### [Record extracts]
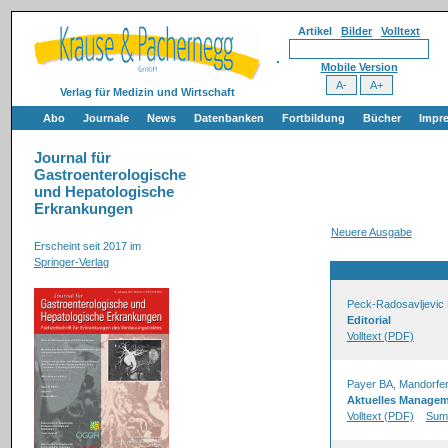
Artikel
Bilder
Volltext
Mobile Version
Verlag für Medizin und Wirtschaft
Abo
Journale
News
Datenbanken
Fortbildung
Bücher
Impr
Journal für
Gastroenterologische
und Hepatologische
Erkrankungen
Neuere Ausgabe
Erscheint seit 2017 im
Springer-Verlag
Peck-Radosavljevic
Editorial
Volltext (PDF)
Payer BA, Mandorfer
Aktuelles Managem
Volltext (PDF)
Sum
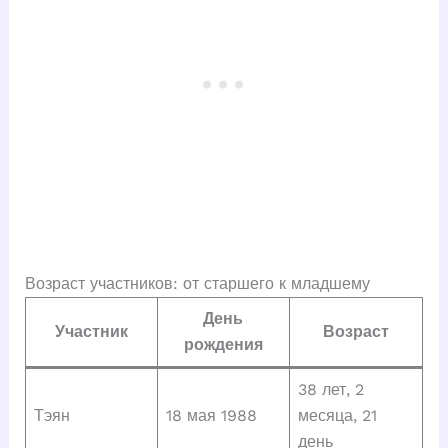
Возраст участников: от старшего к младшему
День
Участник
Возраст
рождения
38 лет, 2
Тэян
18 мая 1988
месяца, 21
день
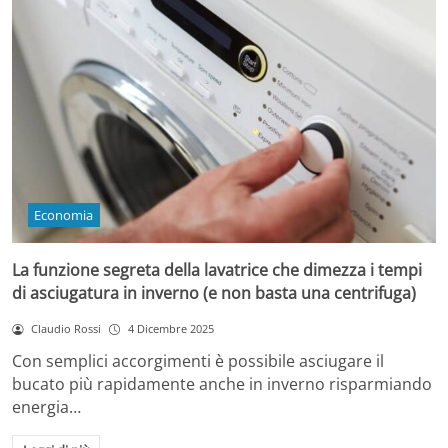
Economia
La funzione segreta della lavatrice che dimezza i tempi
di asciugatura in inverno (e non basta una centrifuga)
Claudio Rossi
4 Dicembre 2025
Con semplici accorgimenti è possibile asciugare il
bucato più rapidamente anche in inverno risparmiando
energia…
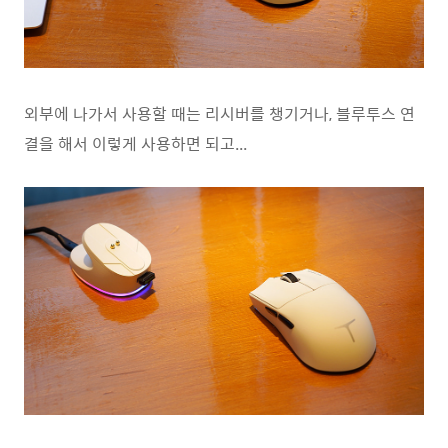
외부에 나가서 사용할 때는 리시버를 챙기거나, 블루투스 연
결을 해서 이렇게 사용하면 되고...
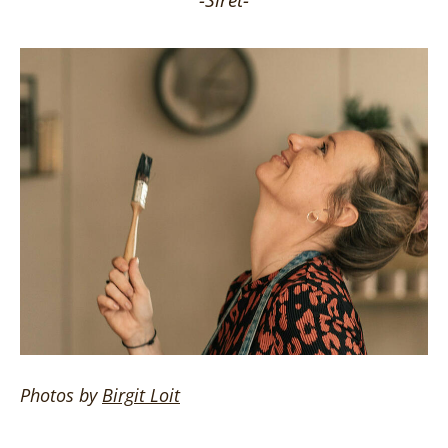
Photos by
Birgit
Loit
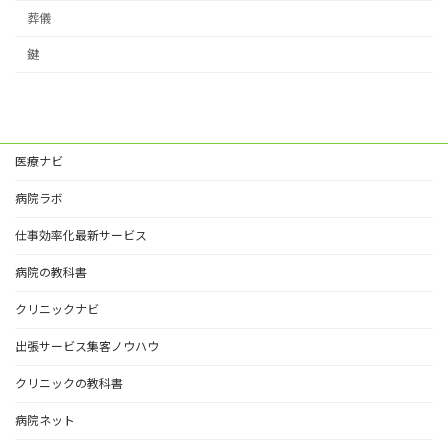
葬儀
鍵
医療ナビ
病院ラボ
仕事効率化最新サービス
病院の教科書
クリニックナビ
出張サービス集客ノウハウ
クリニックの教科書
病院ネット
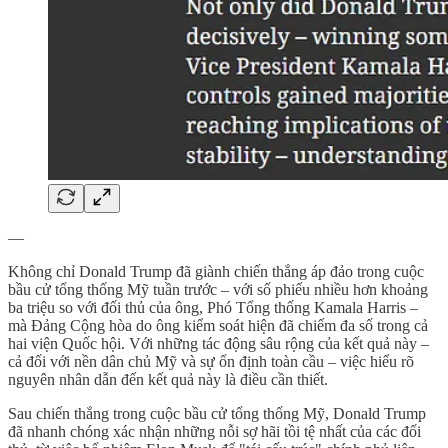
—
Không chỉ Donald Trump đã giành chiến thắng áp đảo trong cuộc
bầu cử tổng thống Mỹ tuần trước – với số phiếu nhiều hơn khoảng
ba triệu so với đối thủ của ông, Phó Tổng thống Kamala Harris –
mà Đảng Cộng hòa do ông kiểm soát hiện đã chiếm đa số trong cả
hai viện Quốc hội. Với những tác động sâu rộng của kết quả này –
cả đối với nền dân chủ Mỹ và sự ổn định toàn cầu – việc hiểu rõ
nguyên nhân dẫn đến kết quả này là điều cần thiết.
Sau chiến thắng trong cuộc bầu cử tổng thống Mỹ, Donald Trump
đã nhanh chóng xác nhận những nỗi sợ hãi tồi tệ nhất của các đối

### [Instructions to follow]
From where "bầu cử tổng thống Mỹ tuần" appears to the last line of the listing above, please write out every line exactly; leave out the rest.

### [Task response]
bầu cử tổng thống Mỹ tuần trước – với số phiếu nhiều hơn khoảng
ba triệu so với đối thủ của ông, Phó Tổng thống Kamala Harris –
mà Đảng Cộng hòa do ông kiểm soát hiện đã chiếm đa số trong cả
hai viện Quốc hội. Với những tác động sâu rộng của kết quả này –
cả đối với nền dân chủ Mỹ và sự ổn định toàn cầu – việc hiểu rõ
nguyên nhân dẫn đến kết quả này là điều cần thiết.
Sau chiến thắng trong cuộc bầu cử tổng thống Mỹ, Donald Trump
đã nhanh chóng xác nhận những nỗi sợ hãi tồi tệ nhất của các đối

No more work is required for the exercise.